Con cada nuevo partido se abre una nueva posibilidad para contar una historia de uno de sus protagonistas. En la previa del duelo por cuartos de final entre Bélgica y Brasil, esta vez el turno es del goleador histórico de la Selección belga, Romelu Lukaku.

Con 25 años, el nacido en Amberes ha pasado por todas. Bien podría decirse que su vida cambió en 180 grados cuando llegó a los sueldos millonarios del Chelsea, tras pasar una infancia sumido en la más cruda de las precariedades, porque según recuerda, en su familia “no teníamos dinero para toda la semana. Estábamos arruinados. No solo pobres, arruinados”.

Según contó el propio delantero en una columna titulada “Tengo unas cosas que decir”, y que envió al sitio web The Player’s Tribune, todo se derrumbó en su cabeza “cuando vi a mi madre mezclar agua con la leche, me di cuenta de que todo había acabado”.

Es ese sentimiento el que transformó en furia y rabia, en ganas de salir a delante, y que lo llevó a convertirse en un jugador de fútbol para ser uno de los grandes del mundo y los números lo avalan, al menos, como el mejor delantero de su escuadra nacional: Lleva cuarenta goles en total, de los que 17 fueron convertidos en los últimos 12 partidos.

Volvamos a sus primeros años.

Romelu vivió una infancia muy complicada. Su padre Roger nació en Zaire, la actual Congo, y era un futbolista profesional que llegó a jugar para su país en las Eliminatorias para EEUU 1994. Pero tras su retiro en 1999, el dinero dejó de ser habitual.

Quedaron en bancarrota y debieron cortar el cable, un gran dolor para el ariete de más de metro noventa porque debió perderse casi 10 años de Champions: “Me perdí el gol de Zidane en la final del 2002 ante el Bayer Leverkusen. Todos hablaban de eso en la escuela y yo hacía como sí se sabía de los que hablaban”.

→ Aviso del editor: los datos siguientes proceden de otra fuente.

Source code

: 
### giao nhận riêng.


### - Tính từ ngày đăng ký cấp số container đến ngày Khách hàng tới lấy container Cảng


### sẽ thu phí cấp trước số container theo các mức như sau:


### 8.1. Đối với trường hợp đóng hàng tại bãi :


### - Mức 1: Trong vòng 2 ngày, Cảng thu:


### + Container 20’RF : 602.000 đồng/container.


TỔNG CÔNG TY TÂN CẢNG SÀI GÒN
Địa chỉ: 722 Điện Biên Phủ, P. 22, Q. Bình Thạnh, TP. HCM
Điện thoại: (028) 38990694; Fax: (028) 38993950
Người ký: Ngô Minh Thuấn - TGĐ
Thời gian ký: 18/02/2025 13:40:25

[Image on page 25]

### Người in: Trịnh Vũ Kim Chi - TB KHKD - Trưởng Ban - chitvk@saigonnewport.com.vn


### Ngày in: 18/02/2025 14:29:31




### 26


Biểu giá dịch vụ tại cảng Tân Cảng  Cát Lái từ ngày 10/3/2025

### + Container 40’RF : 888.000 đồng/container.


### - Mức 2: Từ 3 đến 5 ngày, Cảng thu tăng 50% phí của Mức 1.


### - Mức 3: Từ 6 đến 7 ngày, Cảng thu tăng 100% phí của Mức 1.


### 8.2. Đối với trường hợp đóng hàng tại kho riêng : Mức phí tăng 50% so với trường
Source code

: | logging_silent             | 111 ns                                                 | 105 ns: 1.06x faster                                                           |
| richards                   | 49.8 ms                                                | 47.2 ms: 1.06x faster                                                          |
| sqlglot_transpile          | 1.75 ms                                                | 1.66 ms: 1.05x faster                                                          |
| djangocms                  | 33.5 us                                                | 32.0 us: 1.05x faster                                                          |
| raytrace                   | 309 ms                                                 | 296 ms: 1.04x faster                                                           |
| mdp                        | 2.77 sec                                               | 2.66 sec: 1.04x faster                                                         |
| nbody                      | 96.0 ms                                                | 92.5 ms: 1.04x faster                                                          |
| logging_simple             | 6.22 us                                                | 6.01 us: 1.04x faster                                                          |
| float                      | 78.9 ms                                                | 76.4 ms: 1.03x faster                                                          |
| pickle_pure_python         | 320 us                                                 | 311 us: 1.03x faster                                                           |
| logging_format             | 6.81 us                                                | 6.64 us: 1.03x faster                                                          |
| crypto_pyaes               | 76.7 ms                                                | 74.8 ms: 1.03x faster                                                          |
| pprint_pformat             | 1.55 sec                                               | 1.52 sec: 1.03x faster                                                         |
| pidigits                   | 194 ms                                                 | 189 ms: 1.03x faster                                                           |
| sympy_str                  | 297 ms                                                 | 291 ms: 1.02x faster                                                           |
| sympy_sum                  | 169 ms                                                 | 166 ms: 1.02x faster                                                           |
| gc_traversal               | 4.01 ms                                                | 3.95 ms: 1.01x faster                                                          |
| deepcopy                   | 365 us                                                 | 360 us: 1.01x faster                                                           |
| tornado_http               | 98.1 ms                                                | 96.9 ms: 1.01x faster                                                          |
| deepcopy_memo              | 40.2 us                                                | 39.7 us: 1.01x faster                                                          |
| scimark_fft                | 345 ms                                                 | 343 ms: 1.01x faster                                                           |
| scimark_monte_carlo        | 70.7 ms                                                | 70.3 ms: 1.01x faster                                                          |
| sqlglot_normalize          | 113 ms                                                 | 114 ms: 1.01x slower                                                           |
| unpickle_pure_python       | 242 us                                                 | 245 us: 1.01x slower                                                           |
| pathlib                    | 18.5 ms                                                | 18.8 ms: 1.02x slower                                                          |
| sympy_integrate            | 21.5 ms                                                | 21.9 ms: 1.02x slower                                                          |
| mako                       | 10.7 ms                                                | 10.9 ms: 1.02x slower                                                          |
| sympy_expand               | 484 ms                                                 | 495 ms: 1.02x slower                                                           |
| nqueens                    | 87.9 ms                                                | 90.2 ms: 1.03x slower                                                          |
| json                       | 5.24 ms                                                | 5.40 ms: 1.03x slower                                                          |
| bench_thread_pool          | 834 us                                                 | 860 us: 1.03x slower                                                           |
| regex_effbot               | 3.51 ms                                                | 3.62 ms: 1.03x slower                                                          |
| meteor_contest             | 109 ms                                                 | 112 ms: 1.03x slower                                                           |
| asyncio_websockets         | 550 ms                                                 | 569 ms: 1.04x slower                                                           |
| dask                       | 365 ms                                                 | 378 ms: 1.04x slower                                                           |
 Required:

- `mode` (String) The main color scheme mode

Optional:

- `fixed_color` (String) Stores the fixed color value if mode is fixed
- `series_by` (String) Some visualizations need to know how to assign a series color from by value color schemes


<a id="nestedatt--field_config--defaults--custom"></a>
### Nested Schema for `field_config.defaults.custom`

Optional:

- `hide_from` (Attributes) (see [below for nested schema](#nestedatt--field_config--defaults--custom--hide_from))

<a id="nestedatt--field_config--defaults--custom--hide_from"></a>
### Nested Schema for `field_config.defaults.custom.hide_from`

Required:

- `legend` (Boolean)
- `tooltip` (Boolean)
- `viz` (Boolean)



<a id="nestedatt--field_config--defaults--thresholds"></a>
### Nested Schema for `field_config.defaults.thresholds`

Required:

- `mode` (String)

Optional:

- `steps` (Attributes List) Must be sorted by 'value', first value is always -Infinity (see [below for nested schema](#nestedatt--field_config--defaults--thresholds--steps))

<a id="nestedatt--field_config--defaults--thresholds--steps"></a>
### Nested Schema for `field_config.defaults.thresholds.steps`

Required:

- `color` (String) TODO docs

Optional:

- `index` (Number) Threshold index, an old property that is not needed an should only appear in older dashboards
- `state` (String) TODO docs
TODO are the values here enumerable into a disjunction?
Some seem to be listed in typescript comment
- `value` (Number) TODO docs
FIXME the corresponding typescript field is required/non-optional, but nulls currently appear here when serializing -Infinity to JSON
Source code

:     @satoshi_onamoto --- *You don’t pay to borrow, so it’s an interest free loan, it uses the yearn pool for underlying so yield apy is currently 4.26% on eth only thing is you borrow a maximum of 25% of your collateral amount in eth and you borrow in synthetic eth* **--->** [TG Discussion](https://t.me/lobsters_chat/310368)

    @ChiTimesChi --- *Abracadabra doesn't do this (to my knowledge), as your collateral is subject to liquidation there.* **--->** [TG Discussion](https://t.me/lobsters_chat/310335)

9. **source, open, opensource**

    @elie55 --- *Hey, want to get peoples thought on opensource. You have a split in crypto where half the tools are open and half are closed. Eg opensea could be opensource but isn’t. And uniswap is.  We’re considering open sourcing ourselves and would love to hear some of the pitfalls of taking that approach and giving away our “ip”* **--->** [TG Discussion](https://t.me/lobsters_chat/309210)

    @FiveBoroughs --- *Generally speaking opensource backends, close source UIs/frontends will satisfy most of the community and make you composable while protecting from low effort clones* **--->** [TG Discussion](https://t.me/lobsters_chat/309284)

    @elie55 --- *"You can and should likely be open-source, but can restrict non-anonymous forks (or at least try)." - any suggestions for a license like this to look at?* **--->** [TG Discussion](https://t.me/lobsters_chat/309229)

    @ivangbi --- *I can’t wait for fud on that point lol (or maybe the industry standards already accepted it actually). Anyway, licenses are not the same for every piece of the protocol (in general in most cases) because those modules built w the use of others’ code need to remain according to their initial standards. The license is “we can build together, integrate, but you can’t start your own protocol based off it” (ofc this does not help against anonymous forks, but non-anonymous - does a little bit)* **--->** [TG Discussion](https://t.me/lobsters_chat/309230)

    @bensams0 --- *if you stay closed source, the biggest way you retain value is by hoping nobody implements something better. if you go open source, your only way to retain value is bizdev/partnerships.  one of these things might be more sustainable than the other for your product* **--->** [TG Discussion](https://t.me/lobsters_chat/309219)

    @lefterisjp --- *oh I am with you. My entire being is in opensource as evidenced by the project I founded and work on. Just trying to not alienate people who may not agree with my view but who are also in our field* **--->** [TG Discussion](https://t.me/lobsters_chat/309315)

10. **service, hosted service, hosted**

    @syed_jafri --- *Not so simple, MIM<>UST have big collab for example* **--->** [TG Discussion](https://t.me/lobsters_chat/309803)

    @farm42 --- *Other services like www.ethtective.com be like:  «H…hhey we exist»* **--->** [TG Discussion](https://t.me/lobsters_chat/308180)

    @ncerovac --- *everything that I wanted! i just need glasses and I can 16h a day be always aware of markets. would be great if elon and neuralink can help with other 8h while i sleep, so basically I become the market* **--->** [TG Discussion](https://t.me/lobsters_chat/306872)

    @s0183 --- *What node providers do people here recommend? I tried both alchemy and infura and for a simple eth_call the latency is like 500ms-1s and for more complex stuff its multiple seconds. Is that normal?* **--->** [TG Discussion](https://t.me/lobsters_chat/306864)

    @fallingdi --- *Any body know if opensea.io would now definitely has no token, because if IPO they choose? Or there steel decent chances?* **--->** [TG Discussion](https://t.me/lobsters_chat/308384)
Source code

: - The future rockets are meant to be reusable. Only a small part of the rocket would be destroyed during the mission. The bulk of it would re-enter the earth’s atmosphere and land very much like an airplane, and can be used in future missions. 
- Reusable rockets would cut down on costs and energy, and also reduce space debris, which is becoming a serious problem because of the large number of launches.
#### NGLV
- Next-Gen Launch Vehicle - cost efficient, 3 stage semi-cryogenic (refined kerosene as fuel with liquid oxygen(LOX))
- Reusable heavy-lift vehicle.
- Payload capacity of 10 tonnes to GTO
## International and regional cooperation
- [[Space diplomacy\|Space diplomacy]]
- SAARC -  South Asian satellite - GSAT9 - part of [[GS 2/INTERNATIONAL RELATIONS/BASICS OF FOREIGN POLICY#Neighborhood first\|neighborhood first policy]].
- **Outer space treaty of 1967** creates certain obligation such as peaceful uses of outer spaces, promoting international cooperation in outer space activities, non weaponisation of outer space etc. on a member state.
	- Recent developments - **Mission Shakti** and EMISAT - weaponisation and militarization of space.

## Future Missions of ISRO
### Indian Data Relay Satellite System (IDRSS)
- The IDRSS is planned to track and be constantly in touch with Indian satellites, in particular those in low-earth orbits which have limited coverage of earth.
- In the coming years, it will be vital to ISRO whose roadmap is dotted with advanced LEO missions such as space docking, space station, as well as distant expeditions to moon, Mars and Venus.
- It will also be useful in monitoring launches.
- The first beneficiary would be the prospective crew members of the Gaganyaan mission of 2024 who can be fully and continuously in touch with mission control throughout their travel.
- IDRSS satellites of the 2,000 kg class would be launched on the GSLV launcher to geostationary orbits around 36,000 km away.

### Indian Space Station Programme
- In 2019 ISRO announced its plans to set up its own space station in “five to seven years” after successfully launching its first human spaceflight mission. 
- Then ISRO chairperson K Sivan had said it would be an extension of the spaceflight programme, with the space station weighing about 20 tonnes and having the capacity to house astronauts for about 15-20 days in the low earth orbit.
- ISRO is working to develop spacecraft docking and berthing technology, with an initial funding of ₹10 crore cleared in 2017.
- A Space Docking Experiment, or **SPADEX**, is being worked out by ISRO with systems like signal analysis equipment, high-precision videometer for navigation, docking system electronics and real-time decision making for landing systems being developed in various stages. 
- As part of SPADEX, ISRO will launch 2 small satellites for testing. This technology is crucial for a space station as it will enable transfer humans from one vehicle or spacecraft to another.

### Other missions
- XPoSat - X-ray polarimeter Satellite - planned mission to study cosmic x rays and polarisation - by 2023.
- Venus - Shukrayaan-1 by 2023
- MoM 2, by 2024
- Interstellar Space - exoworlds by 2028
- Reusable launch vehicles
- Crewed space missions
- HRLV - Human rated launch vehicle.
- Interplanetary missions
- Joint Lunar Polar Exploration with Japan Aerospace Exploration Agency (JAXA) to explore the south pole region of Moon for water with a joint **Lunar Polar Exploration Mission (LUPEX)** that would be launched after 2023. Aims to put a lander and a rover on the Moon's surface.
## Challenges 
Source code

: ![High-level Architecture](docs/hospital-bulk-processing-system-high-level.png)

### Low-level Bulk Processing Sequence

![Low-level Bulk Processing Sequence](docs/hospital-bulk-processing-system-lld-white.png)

El acceso a la televisión era solo la punta del iceberg, ya que por su casa era habitual ver como se paseaban las ratas, escaseaba el agua caliente e incluso les cortaban la luz por no poder pagar: “Jugué con tanta ambición por muchas razones. Porque las ratas corrían por nuestra casa. Porque no podía ver la Champions League. Porque veía cómo me miraban otros padres”, sincera hoy, como figura del Manchester United.

Tema aparte fue la discriminación que vivió durante toda su adolescencia. Mientras crecía en el club Lièrse, el más importante de su ciudad, a los 11 años, el delantero ya era un portento físico y eso despertó las suspicacias de los padres de los equipos rivales, ya que exigieron que demostrara que tenía esa edad. Tampoco le creían que fuera belga, algo que sigue sin ser del todo cambiado: El propio Lukaku contó en una entrevista que cuando jugaba bien lo llamaban “el delantero belga”, en tanto que cuando no convierte goles, lo llaman “el chico de ascendencia congoleña”.

El 2006 pasó al Anderlecht. Ya el 24 de mayo de 2009, 11 días después de cumplir 16 años, Lukaku debutó como futbolista profesional en el partido de vuelta de la final de la liga. Eso llamó la atención de un grande de Inglaterra, el Chelsea, donde no tuvo muchas posibilidades por lo que fue cedido al West Bromwich Albion, donde no decepcionó: en 35 partidos marcó 17 goles. Ahí volvió a los Blues, pero siguieron sin darle continuidad nuevamente fue cedido, ahora al Everton. Y ahora, en calidad de figura, brilla con los Diablos Rojos.

“Quería ser el mejor futbolista en la historia de Bélgica. Ese era mi objetivo. No uno bueno, no uno grande, sino el mejor“, dijo en su columna y hoy tiene la posibilidad de seguir agrandando su nombre con la generación dorada de Bélgica.